At some point... do you need the CPU? There's stuff it will be better at, yes, and more power is always better. But the GPU can run any code.

The whole computer outside the video card could be reduced to a jumped-up southbridge.

[–] zalgotext@sh.itjust.works 18 points 6 months ago (1 children)

GPUs are ridiculously, ludicrously good at doing an absolute shit-ton of very simple, non-dependent calculations simultaneously. CPUs are good at... Well, everything else. So yes, you do still need the CPU.

[–] aBundleOfFerrets@sh.itjust.works 13 points 6 months ago (1 children)

GPUs are really terrible at the kind of multitasking required to run an OS

[–] KeenFlame@feddit.nu 2 points 6 months ago (1 children)

Buncha dry students here giving you shit. It is not a stupid question.

Some day we might not need a cpu. The biggest hurdle probably isn't actually even the chip architecture, but that the software needs to be remade and it's not something you do in a day exactly

[–] Socsa@sh.itjust.works 3 points 6 months ago* (last edited 6 months ago)

Right, GPGPU is a thing. You can do branch logic on GPU and you can do SIMD on a CPU. But in general, logic and compute have some orthogonal requirements which means you end up with divergent designs if you start optimizing in either direction.

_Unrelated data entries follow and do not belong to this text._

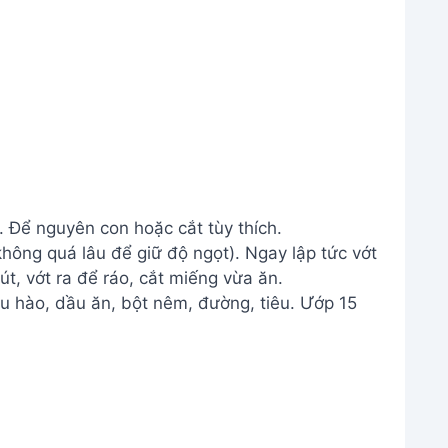
 Để nguyên con hoặc cắt tùy thích.
hông quá lâu để giữ độ ngọt). Ngay lập tức vớt
t, vớt ra để ráo, cắt miếng vừa ăn.
u hào, dầu ăn, bột nêm, đường, tiêu. Ướp 15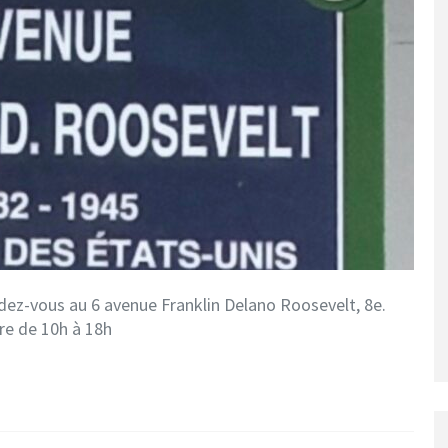
ndez-vous au 6 avenue Franklin Delano Roosevelt, 8e.
re de 10h à 18h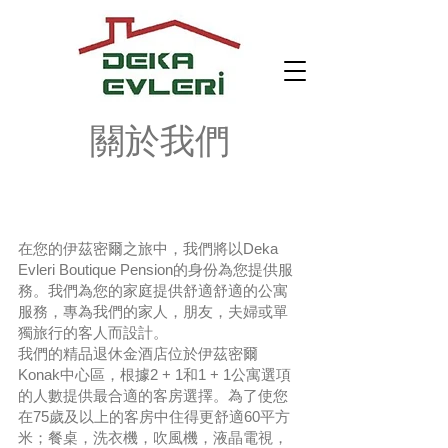
關於我們
在您的伊茲密爾之旅中，我們將以Deka
Evleri Boutique Pension的身份為您提供服
務。我們為您的家庭提供舒適舒適的公寓
服務，專為我們的家人，朋友，夫婦或單
獨旅行的客人而設計。
我們的精品退休金酒店位於伊茲密爾
Konak中心區，根據2 + 1和1 + 1公寓選項
的人數提供最合適的客房選擇。為了使您
在75歲及以上的客房中住得更舒適60平方
米；餐桌，洗衣機，吹風機，液晶電視，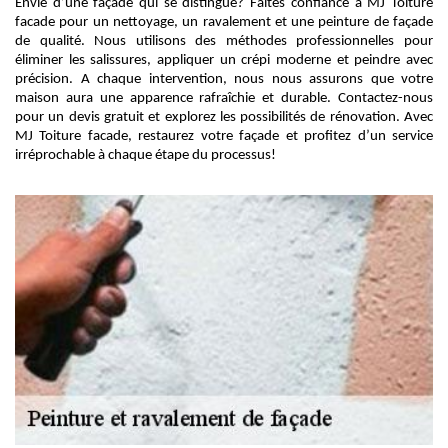
Envie d’une façade qui se distingue? Faites confiance à MJ Toiture
facade pour un nettoyage, un ravalement et une peinture de façade
de qualité. Nous utilisons des méthodes professionnelles pour
éliminer les salissures, appliquer un crépi moderne et peindre avec
précision. A chaque intervention, nous nous assurons que votre
maison aura une apparence rafraîchie et durable. Contactez-nous
pour un devis gratuit et explorez les possibilités de rénovation. Avec
MJ Toiture facade, restaurez votre façade et profitez d’un service
irréprochable à chaque étape du processus!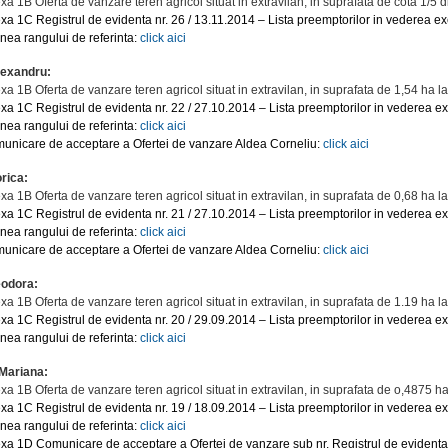
xa 1B Oferta de vanzare teren agricol situat in extravilan, in suprafata de cota 1/5 d
xa 1C Registrul de evidenta nr. 26 / 13.11.2014 – Lista preemptorilor in vederea exe
inea rangului de referinta:
click aici
lexandru:
xa 1B Oferta de vanzare teren agricol situat in extravilan, in suprafata de 1,54 ha l
xa 1C Registrul de evidenta nr. 22 / 27.10.2014 – Lista preemptorilor in vederea ex
inea rangului de referinta:
click aici
unicare de acceptare a Ofertei de vanzare Aldea Corneliu:
click aici
orica:
xa 1B Oferta de vanzare teren agricol situat in extravilan, in suprafata de 0,68 ha l
xa 1C Registrul de evidenta nr. 21 / 27.10.2014 – Lista preemptorilor in vederea ex
inea rangului de referinta:
click aici
unicare de acceptare a Ofertei de vanzare Aldea Corneliu:
click aici
eodora:
xa 1B Oferta de vanzare teren agricol situat in extravilan, in suprafata de 1.19 ha l
xa 1C Registrul de evidenta nr. 20 / 29.09.2014 – Lista preemptorilor in vederea ex
inea rangului de referinta:
click aici
 Mariana:
xa 1B Oferta de vanzare teren agricol situat in extravilan, in suprafata de o,4875 ha
xa 1C Registrul de evidenta nr. 19 / 18.09.2014 – Lista preemptorilor in vederea ex
inea rangului de referinta:
click aici
xa 1D Comunicare de acceptare a Ofertei de vanzare sub nr. Registrul de evidenta 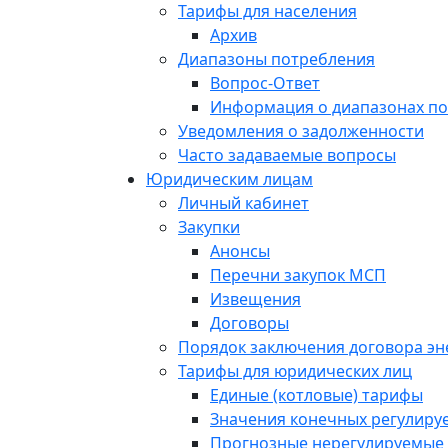
Тарифы для населения
Архив
Диапазоны потребления
Вопрос-Ответ
Информация о диапазонах п
Уведомления о задолженности
Часто задаваемые вопросы
Юридическим лицам
Личный кабинет
Закупки
Анонсы
Перечни закупок МСП
Извещения
Договоры
Порядок заключения договора э
Тарифы для юридических лиц
Единые (котловые) тарифы
Значения конечных регулиру
Прогнозные нерегулируемые 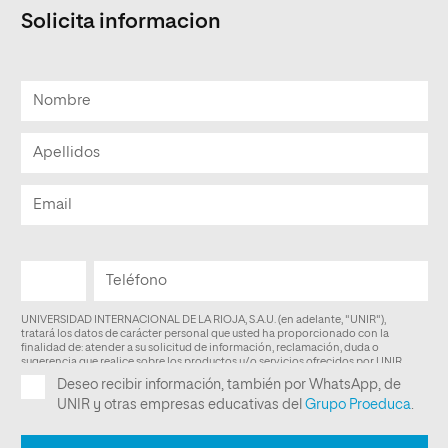
Solicita informacion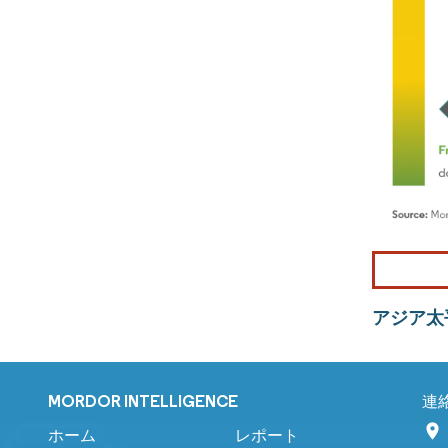
アジア太
MORDOR INTELLIGENCE
連
ホーム
レポート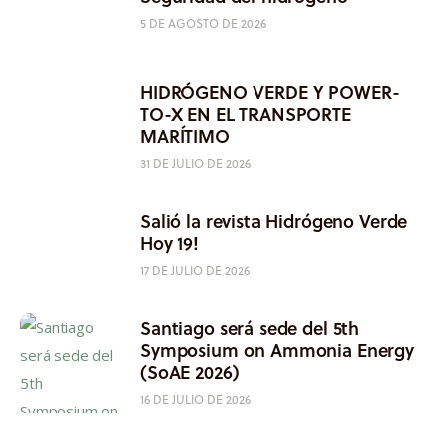
5 DE AGOSTO DE 2026
HIDRÓGENO VERDE Y POWER-
TO-X EN EL TRANSPORTE
MARÍTIMO
31 DE JULIO DE 2026
Salió la revista Hidrógeno Verde
Hoy 19!
17 DE JULIO DE 2026
Santiago será sede del 5th
Symposium on Ammonia Energy
(SoAE 2026)
16 DE JULIO DE 2026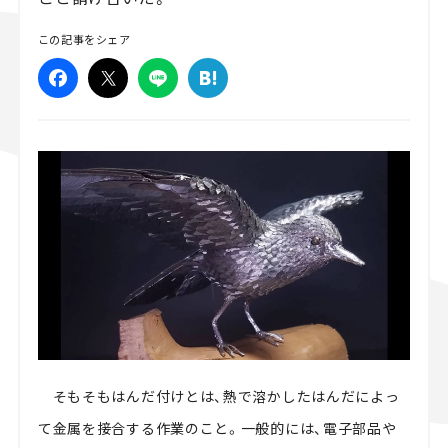
スズキ ジムニー｜Suzuki Jimny
スズキ｜Suzuki
この記事をシェア
マツダ｜Mazda
マツダ ロードスター｜Mazda Roadster
そもそもはんだ付けとは、熱で溶かしたはんだによっ
て金属を接合する作業のこと。一般的には、電子部品や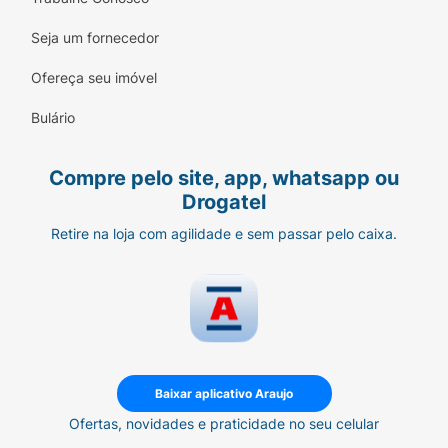
Seja um fornecedor
Ofereça seu imóvel
Bulário
Compre pelo site, app, whatsapp ou
Drogatel
Retire na loja com agilidade e sem passar pelo caixa.
Baixar aplicativo Araujo
Ofertas, novidades e praticidade no seu celular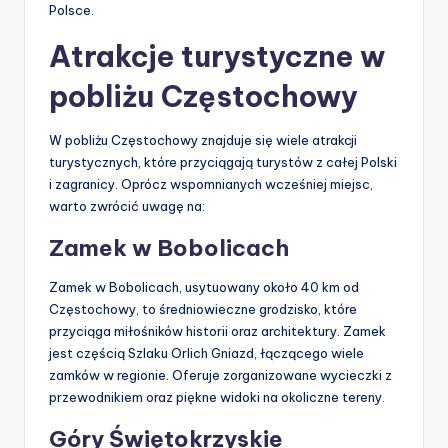
Polsce.
Atrakcje turystyczne w
pobliżu Częstochowy
W pobliżu Częstochowy znajduje się wiele atrakcji
turystycznych, które przyciągają turystów z całej Polski
i zagranicy. Oprócz wspomnianych wcześniej miejsc,
warto zwrócić uwagę na:
Zamek w Bobolicach
Zamek w Bobolicach, usytuowany około 40 km od
Częstochowy, to średniowieczne grodzisko, które
przyciąga miłośników historii oraz architektury. Zamek
jest częścią Szlaku Orlich Gniazd, łączącego wiele
zamków w regionie. Oferuje zorganizowane wycieczki z
przewodnikiem oraz piękne widoki na okoliczne tereny.
Góry Świętokrzyskie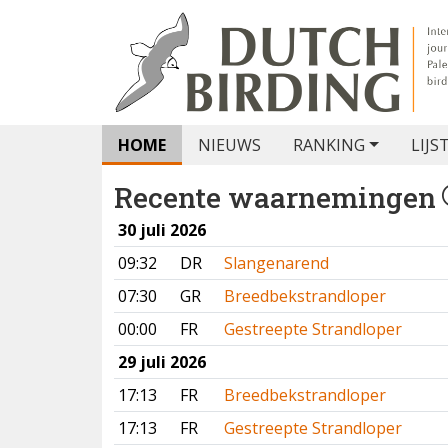
HOME
NIEUWS
RANKING
LIJS
Recente waarnemingen
30 juli 2026
09:32
DR
Slangenarend
07:30
GR
Breedbekstrandloper
00:00
FR
Gestreepte Strandloper
29 juli 2026
17:13
FR
Breedbekstrandloper
17:13
FR
Gestreepte Strandloper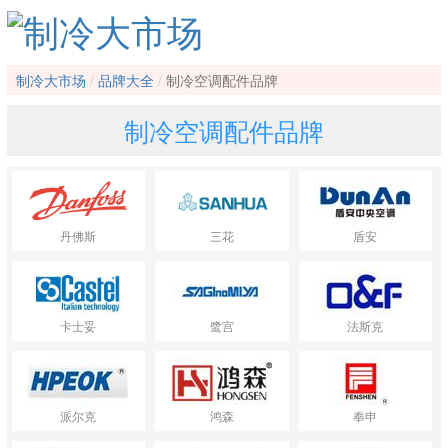
制冷大市场
品牌大全
制冷空调配件品牌
制冷空调配件品牌
丹佛斯
三花
盾安
卡士妥
鹭宫
法斯克
派尔克
鸿森
奉申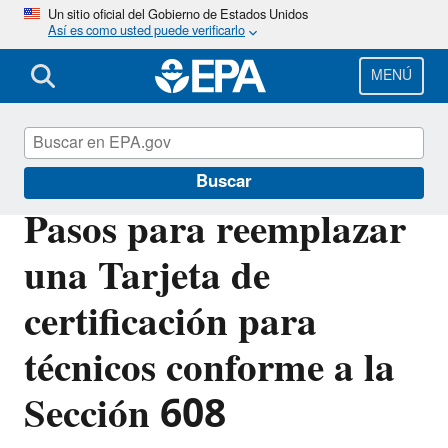
Pasar
Un sitio oficial del Gobierno de Estados Unidos
Así es como usted puede verificarlo
al
contenido
principal
MENÚ
EPA en español
Buscar
Pasos para reemplazar
una Tarjeta de
certificación para
técnicos conforme a la
Sección 608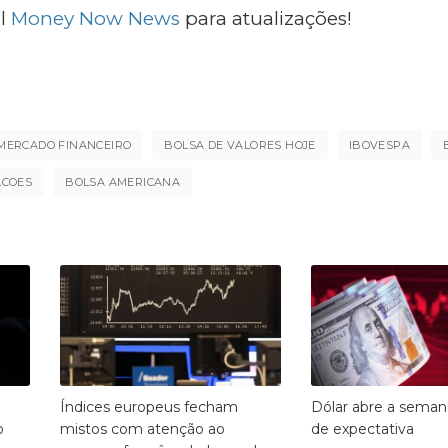
l
Money Now News
para atualizações!
MERCADO FINANCEIRO
BOLSA DE VALORES HOJE
IBOVESPA
ACOES
BOLSA AMERICANA
Índices europeus fecham
Dólar abre a seman
o
mistos com atenção ao
de expectativa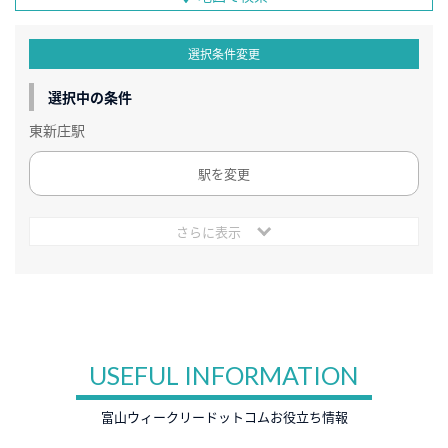
選択条件変更
選択中の条件
東新庄駅
駅を変更
さらに表示
USEFUL INFORMATION
富山ウィークリードットコムお役立ち情報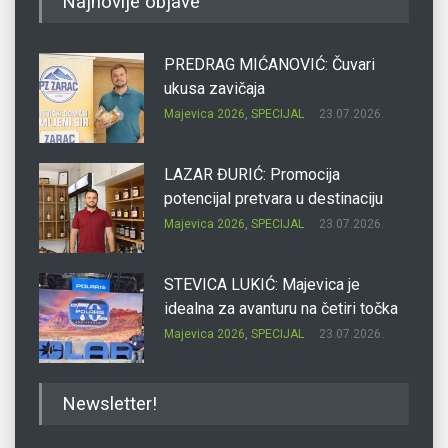
Najnovije objave
PREDRAG MIĆANOVIĆ: Čuvari
ukusa zavičaja
Majevica 2026
,
SPECIJAL
23.07.2026.
LAZAR ĐURIĆ: Promocija
potencijal pretvara u destinaciju
Majevica 2026
,
SPECIJAL
23.07.2026.
STEVICA LUKIĆ: Majevica je
idealna za avanturu na četiri točka
Majevica 2026
,
SPECIJAL
23.07.2026.
DRAGAN OSTOJIĆ: Moj karakter je
Newsletter!
iskovan na Majevici
Majevica 2026
,
SPECIJAL
23.07.2026.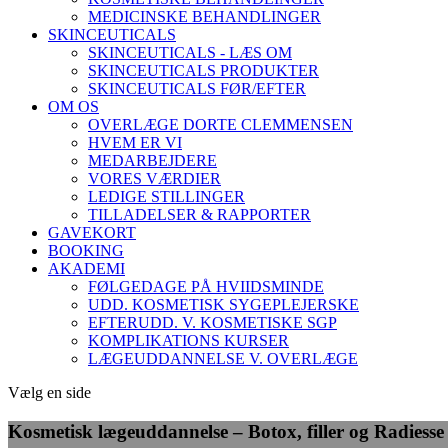
MEDICINSKE BEHANDLINGER
SKINCEUTICALS
SKINCEUTICALS - LÆS OM
SKINCEUTICALS PRODUKTER
SKINCEUTICALS FØR/EFTER
OM OS
OVERLÆGE DORTE CLEMMENSEN
HVEM ER VI
MEDARBEJDERE
VORES VÆRDIER
LEDIGE STILLINGER
TILLADELSER & RAPPORTER
GAVEKORT
BOOKING
AKADEMI
FØLGEDAGE PÅ HVIIDSMINDE
UDD. KOSMETISK SYGEPLEJERSKE
EFTERUDD. V. KOSMETISKE SGP
KOMPLIKATIONS KURSER
LÆGEUDDANNELSE V. OVERLÆGE
Vælg en side
Kosmetisk lægeuddannelse – Botox, filler og Radiesse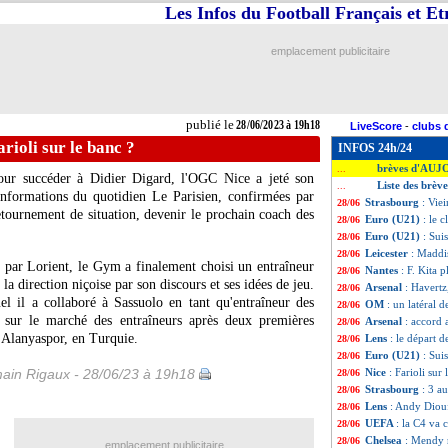
Les Infos du Football Français et E
emplacement publicitaire
publié le
28/06/2023 à 19h18
LiveScore
-
clubs 
arioli sur le banc ?
INFOS 24h/24
brèves d'AUJ
...
pour succéder à Didier Digard, l'OGC Nice a jeté son
Liste des brève
...
informations du quotidien Le Parisien, confirmées par
Strasbourg
: Viei
28/06
etournement de situation, devenir le prochain coach des
Euro (U21)
: le 
28/06
Euro (U21)
: Sui
28/06
Leicester
: Maddi
28/06
 par Lorient, le Gym a finalement choisi un entraîneur
Nantes
: F. Kita 
28/06
a direction niçoise par son discours et ses idées de jeu.
Arsenal
: Havertz,
28/06
l il a collaboré à Sassuolo en tant qu'entraîneur des
OM
: un latéral 
28/06
e sur le marché des entraîneurs après deux premières
Arsenal
: accord
28/06
 Alanyaspor, en Turquie.
Lens
: le départ d
28/06
Euro (U21)
: Sui
28/06
ain Rigaux - 28/06/23 à 19h18
Nice
: Farioli sur
28/06
Strasbourg
: 3 au
28/06
Lens
: Andy Diouf
28/06
UEFA
: la C4 va
28/06
Chelsea
: Mendy r
28/06
emplacement publicitaire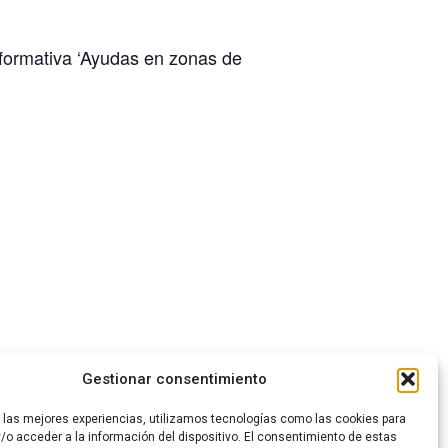
nformativa ‘Ayudas en zonas de
Gestionar consentimiento
ón con Asprona Bierzo y Simbiota
r las mejores experiencias, utilizamos tecnologías como las cookies para
/o acceder a la información del dispositivo. El consentimiento de estas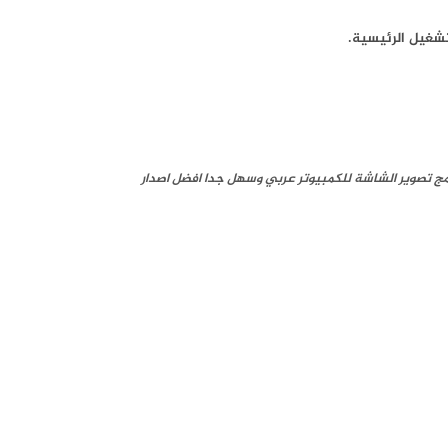
مج تصوير الشاشة للكمبيوتر عربي وسهل جدا افضل اصدار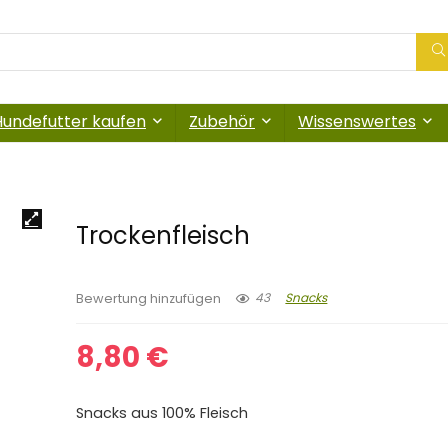
Hundefutter kaufen
Zubehör
Wissenswertes
Trockenfleisch
43
Snacks
Bewertung hinzufügen
8,80
€
Snacks aus 100% Fleisch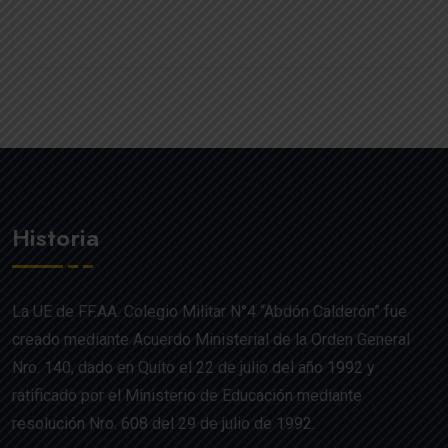
Historia
La UE de FF.AA. Colegio Militar N°4 “Abdón Calderón” fue
creado mediante Acuerdo Ministerial de la Orden General
Nro. 140, dado en Quito el 22 de julio del año 1992 y
ratificado por el Ministerio de Educación mediante
resolución Nro. 608 del 29 de julio de 1992.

This is also a software architecture and conceptual problem as well. You simply can't do conditional SIMD. You can compute both graphs in parallel and "branch" when the tasks join (which is a form of speculative execution), but that's rarely more efficient than defining and dispatching compute tasks on demand when you get to the edges of the performance curve.

[–] mindbleach@sh.itjust.works 0 points 6 months ago* (last edited 6 months ago)

Fuck me for playing what-if, apparently.

Not like this news is explicitly about upending the typical CPU-GPU relationship.